Extract the page text from the data below, reproducing every line without any change.

═══ Material supplied

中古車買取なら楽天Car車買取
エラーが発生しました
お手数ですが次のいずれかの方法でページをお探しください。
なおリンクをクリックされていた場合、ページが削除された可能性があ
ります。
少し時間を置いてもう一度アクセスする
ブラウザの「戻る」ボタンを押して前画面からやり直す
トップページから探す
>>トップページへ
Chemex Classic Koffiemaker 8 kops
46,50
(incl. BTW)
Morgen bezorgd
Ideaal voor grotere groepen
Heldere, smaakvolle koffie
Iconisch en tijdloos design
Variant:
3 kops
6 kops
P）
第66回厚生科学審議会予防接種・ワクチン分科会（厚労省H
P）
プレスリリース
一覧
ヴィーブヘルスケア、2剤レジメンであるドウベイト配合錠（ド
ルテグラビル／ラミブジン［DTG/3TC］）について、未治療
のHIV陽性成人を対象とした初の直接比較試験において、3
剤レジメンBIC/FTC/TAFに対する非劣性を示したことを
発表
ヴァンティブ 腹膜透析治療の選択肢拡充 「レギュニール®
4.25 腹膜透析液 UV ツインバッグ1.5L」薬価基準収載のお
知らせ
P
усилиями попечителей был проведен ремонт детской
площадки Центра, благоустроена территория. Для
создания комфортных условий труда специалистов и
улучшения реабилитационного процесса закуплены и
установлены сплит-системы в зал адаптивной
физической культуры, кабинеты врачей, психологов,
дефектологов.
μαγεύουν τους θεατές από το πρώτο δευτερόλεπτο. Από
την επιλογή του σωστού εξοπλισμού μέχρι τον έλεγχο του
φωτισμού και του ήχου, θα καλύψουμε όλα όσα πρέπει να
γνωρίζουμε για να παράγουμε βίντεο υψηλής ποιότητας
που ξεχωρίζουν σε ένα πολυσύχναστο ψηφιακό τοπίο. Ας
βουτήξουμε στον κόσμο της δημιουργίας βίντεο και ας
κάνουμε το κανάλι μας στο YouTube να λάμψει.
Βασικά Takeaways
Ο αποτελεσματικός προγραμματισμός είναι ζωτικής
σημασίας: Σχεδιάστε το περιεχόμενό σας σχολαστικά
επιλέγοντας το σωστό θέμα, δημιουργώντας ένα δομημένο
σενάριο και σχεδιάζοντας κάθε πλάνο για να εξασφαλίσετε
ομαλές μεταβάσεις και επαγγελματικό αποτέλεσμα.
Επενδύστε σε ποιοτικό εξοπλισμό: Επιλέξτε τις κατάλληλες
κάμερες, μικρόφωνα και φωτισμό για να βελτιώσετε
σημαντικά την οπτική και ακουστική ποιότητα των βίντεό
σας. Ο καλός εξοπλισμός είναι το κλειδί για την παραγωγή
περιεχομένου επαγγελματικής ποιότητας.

══════

** Expected answer **
中古車買取なら楽天Car車買取
エラーが発生しました
お手数ですが次のいずれかの方法でページをお探しください。
なおリンクをクリックされていた場合、ページが削除された可能性があ
ります。
少し時間を置いてもう一度アクセスする
ブラウザの「戻る」ボタンを押して前画面からやり直す
トップページから探す
>>トップページへ
Chemex Classic Koffiemaker 8 kops
46,50
(incl. BTW)
Morgen bezorgd
Ideaal voor grotere groepen
Heldere, smaakvolle koffie
Iconisch en tijdloos design
Variant:
3 kops
6 kops
P）
第66回厚生科学審議会予防接種・ワクチン分科会（厚労省H
P）
プレスリリース
一覧
ヴィーブヘルスケア、2剤レジメンであるドウベイト配合錠（ド
ルテグラビル／ラミブジン［DTG/3TC］）について、未治療
のHIV陽性成人を対象とした初の直接比較試験において、3
剤レジメンBIC/FTC/TAFに対する非劣性を示したことを
発表
ヴァンティブ 腹膜透析治療の選択肢拡充 「レギュニール®
4.25 腹膜透析液 UV ツインバッグ1.5L」薬価基準収載のお
知らせ
P
усилиями попечителей был проведен ремонт детской
площадки Центра, благоустроена территория. Для
создания комфортных условий труда специалистов и
улучшения реабилитационного процесса закуплены и
установлены сплит-системы в зал адаптивной
физической культуры, кабинеты врачей, психологов,
дефектологов.
μαγεύουν τους θεατές από το πρώτο δευτερόλεπτο. Από
την επιλογή του σωστού εξοπλισμού μέχρι τον έλεγχο του
φωτισμού και του ήχου, θα καλύψουμε όλα όσα πρέπει να
γνωρίζουμε για να παράγουμε βίντεο υψηλής ποιότητας
που ξεχωρίζουν σε ένα πολυσύχναστο ψηφιακό τοπίο. Ας
βουτήξουμε στον κόσμο της δημιουργίας βίντεο και ας
κάνουμε το κανάλι μας στο YouTube να λάμψει.
Βασικά Takeaways
Ο αποτελεσματικός προγραμματισμός είναι ζωτικής
σημασίας: Σχεδιάστε το περιεχόμενό σας σχολαστικά
επιλέγοντας το σωστό θέμα, δημιουργώντας ένα δομημένο
σενάριο και σχεδιάζοντας κάθε πλάνο για να εξασφαλίσετε
ομαλές μεταβάσεις και επαγγελματικό αποτέλεσμα.
Επενδύστε σε ποιοτικό εξοπλισμό: Επιλέξτε τις κατάλληλες
κάμερες, μικρόφωνα και φωτισμό για να βελτιώσετε
σημαντικά την οπτική και ακουστική ποιότητα των βίντεό
σας. Ο καλός εξοπλισμός είναι το κλειδί για την παραγωγή
περιεχομένου επαγγελματικής ποιότητας.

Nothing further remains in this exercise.